Stuart has also built one of America’s largest private collections of country music artifacts, with over 20,000 pieces — among them Johnny Cash’s first suit, Hank Williams Sr.’s handwritten notes to “Cold, Cold Heart,” and the boots Patsy Cline was wearing when she died in a plane crash in 1963 alongside Cowboy Copas, Hawkshaw Hawkins and manager Randy Hughes.

In Stuart’s hometown of Philadelphia, he has been steadily building and strategizing The Congress of Country Music, over 50,000 square feet space that will house the artifacts and will operate as a museum, educational center and world-class performance space. In December, the space’s historic (and newly renovated) Ellis Theater will reopen, with concerts from Stuart, Ricky Skaggs and Vince Gill on the books.

The most recent addition to Stuart’s collection is a 1928 Martin Guitar belonging to the “Father of Country Music,” Jimmie Rodgers, which Stuart acquired from Troy Hess, whose grandfather had worked with Rodgers on railroads in Texas. “When Jimmie passed away, Mrs. Rodgers gave that guitar to the Hess family.
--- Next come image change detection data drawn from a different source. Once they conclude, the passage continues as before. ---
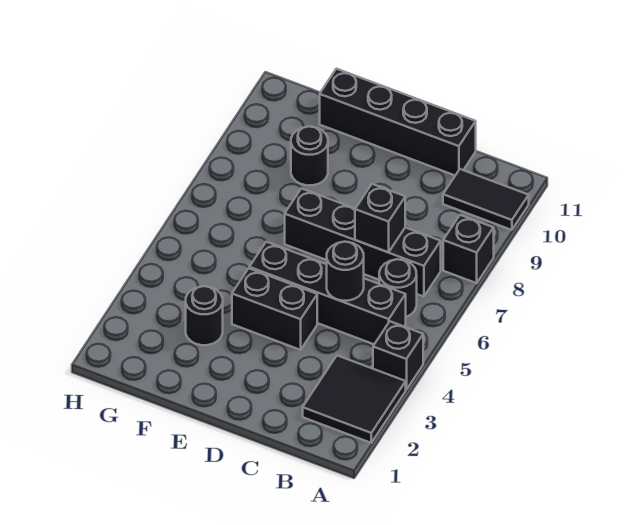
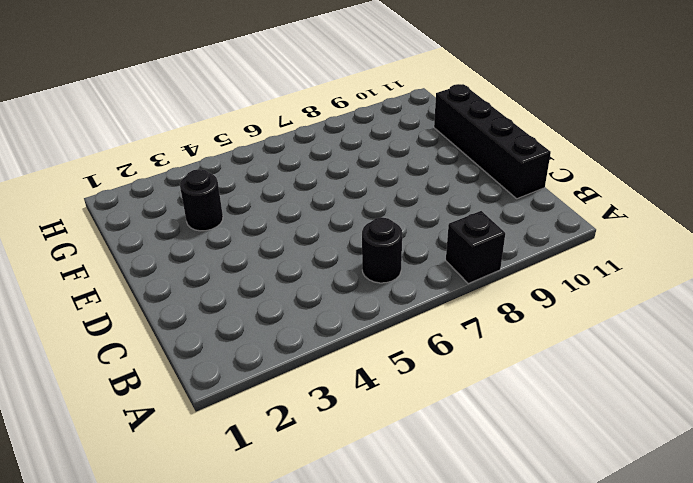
none -> black 2x2 tile [303,355,406,443]
none -> black 1x1 brick [373,321,423,390]
none -> black 1x2 tile [443,169,529,230]

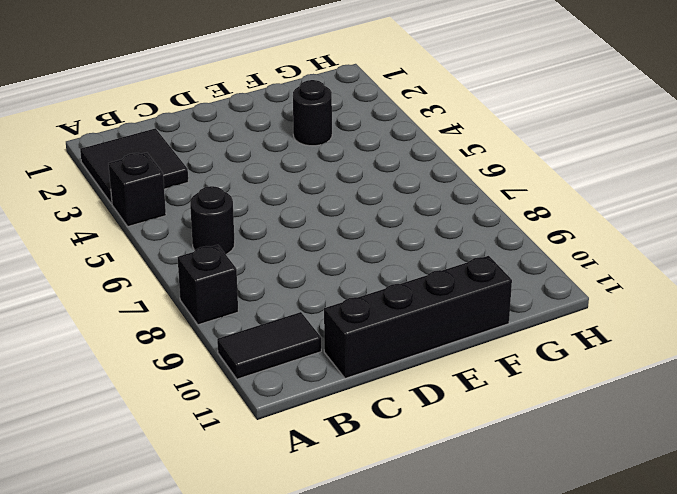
none -> black 1x4 brick [249,242,406,344]
none -> black 1x4 brick [285,188,441,297]
none -> black 1x2 brick [232,268,317,350]

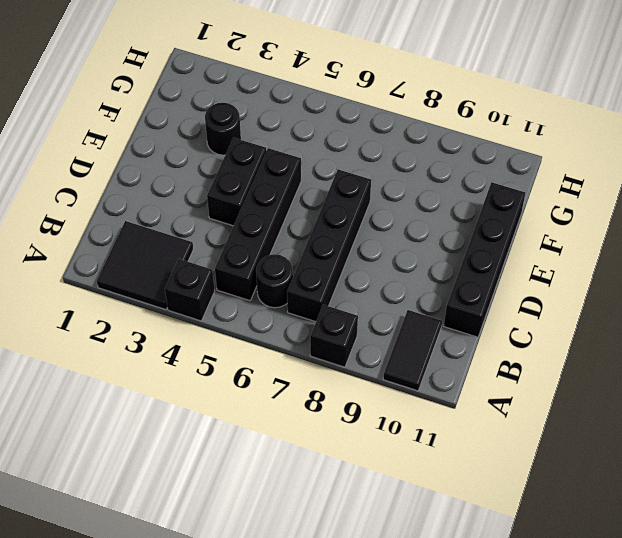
none -> black 1x1 round brick [291,126,328,186]
none -> black 1x1 round brick [327,242,364,301]
none -> black 1x1 brick [355,184,405,252]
It’s been in keeping all these years and Troy sold it to me,” Stuart says.

One of Stuart’s most interesting stories is how he acquired the signature of Carter Family patriarch A.P. Carter. “I got on an autograph kick one time and really wanted to find his autograph,” he explains. “I found out there were only three or four in existence that people knew about. I was up near where the Carter family lived and this car drove up. I had no idea who was driving it. This lady gets out and says, ‘I hear you’re looking for A.P.’s autograph.’ I said, ‘Yes, Ma’am,’ and all she said was ‘Get in.’ So we went to this lady’s house and there was a deed for a piece of land and at the bottom was his signature. She took a pair of scissors, cut the part that had his name on it off and handed it to me. And she didn’t say but one or two words to me. Sometimes things just find you.”

Stuart could soon return to television with a new project. He and his team are editing the pilot for a television show that will showcase some of the artifacts he’s collected and he will begin shopping it soon.

“I see it as 30-minute episodes, revolving around going out to obtain an artifact, rescuing it and bringing it back,” Stuart says. “Every show will start in the warehouse in Philadelphia, Miss., where everything is staged right now. You get the story behind the artifact and it’s a treasure hunt. If there are musical instruments involved, we try to bring the past and present together. For instance, the lyrics to [Hank Williams, Sr.’s] ‘I Saw the Light’ or ‘Cold, Cold Heart,’ it makes a lot of sense for one of his grandkids to sit there and sing them. It’s showing how artifacts are relevant in the hands of somebody current.

“We take for granted that everybody knows who Hank Williams is, but there’s a whole new generation that needs to be educated,” he continues. “It’s a way to bring past, present, and future, entertaining and educating at the same time.”